7. Noise immunity- mutations of nucleotide substitutions that do not lead to a change in the class of the encoded amino acid are called conservative; nucleotide substitution mutations that lead to a change in the class of the encoded amino acid are called radical.

Protein biosynthesis and its steps

Protein biosynthesis- a complex multi-stage process of synthesis of a polypeptide chain from amino acid residues, occurring on the ribosomes of cells of living organisms with the participation of mRNA and tRNA molecules.

Protein biosynthesis can be divided into stages of transcription, processing and translation. During transcription, the genetic information encrypted in DNA molecules is read and this information is written into mRNA molecules. During a series of successive stages of processing, some fragments that are unnecessary in subsequent stages are removed from mRNA, and the nucleotide sequences are edited.

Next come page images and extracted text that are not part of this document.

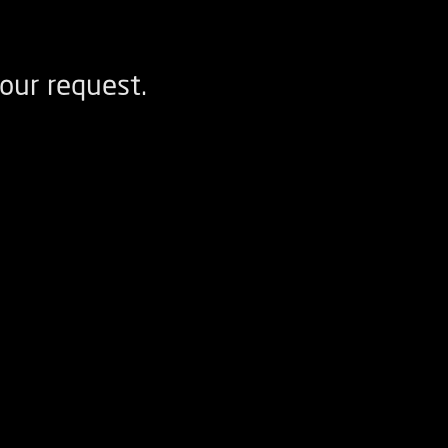
our request.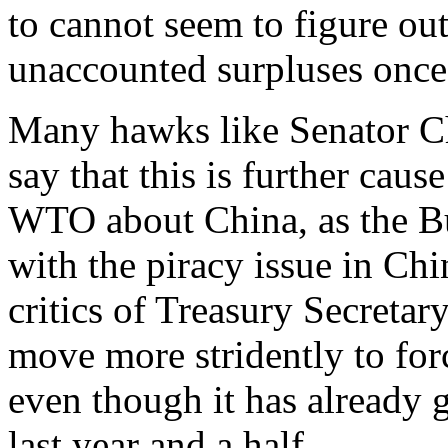
to cannot seem to figure out
unaccounted surpluses once 
Many hawks like Senator C
say that this is further caus
WTO about China, as the Bu
with the piracy issue in Ch
critics of Treasury Secretar
move more stridently to fo
even though it has already 
last year and a half.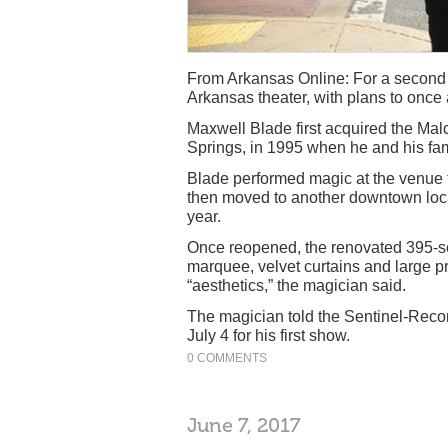
From Arkansas Online: For a second 
Arkansas theater, with plans to once
Maxwell Blade first acquired the Ma
Springs, in 1995 when he and his fam
Blade performed magic at the venue f
then moved to another downtown loca
year.
Once reopened, the renovated 395-sea
marquee, velvet curtains and large pr
“aesthetics,” the magician said.
The magician told the Sentinel-Recor
July 4 for his first show.
0 COMMENTS
June 7, 2017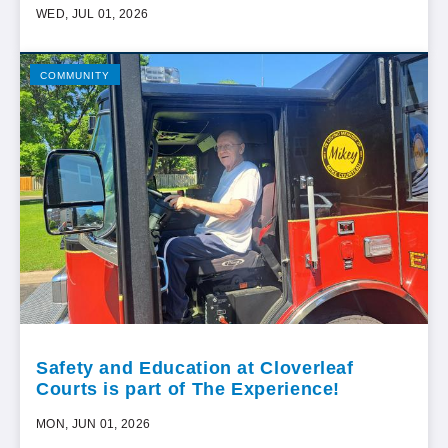
WED, JUL 01, 2026
COMMUNITY
Safety and Education at Cloverleaf
Courts is part of The Experience!
MON, JUN 01, 2026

After the code is transported from the nucleus to the ribosomes, the actual synthesis of protein molecules occurs by attaching individual amino acid residues to the growing polypeptide chain.

Between transcription and translation, the mRNA molecule undergoes a series of successive changes that ensure the maturation of a functioning template for the synthesis of the polypeptide chain. A cap is attached to the 5' end, and a poly-A tail is attached to the 3' end, which increases the lifespan of the mRNA. With the advent of processing in a eukaryotic cell, it became possible to combine gene exons to obtain a greater variety of proteins encoded by a single DNA nucleotide sequence - alternative splicing.

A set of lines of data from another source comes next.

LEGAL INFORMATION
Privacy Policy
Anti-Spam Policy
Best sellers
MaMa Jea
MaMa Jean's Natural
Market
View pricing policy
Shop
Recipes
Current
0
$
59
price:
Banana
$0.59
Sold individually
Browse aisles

Translation consists in the synthesis of a polypeptide chain in accordance with the information encoded in messenger RNA. The amino acid sequence is arranged using transport RNA (tRNA), which form complexes with amino acids - aminoacyl-tRNA. Each amino acid has its own tRNA, which has a corresponding anticodon that “matches” the mRNA codon. During translation, the ribosome moves along the mRNA, as the polypeptide chain builds up. Energy for protein synthesis is provided by ATP.

Finished protein molecule then it is cleaved off from the ribosome and transported to the right place in the cell. Some proteins require additional post-translational modification to reach their active state.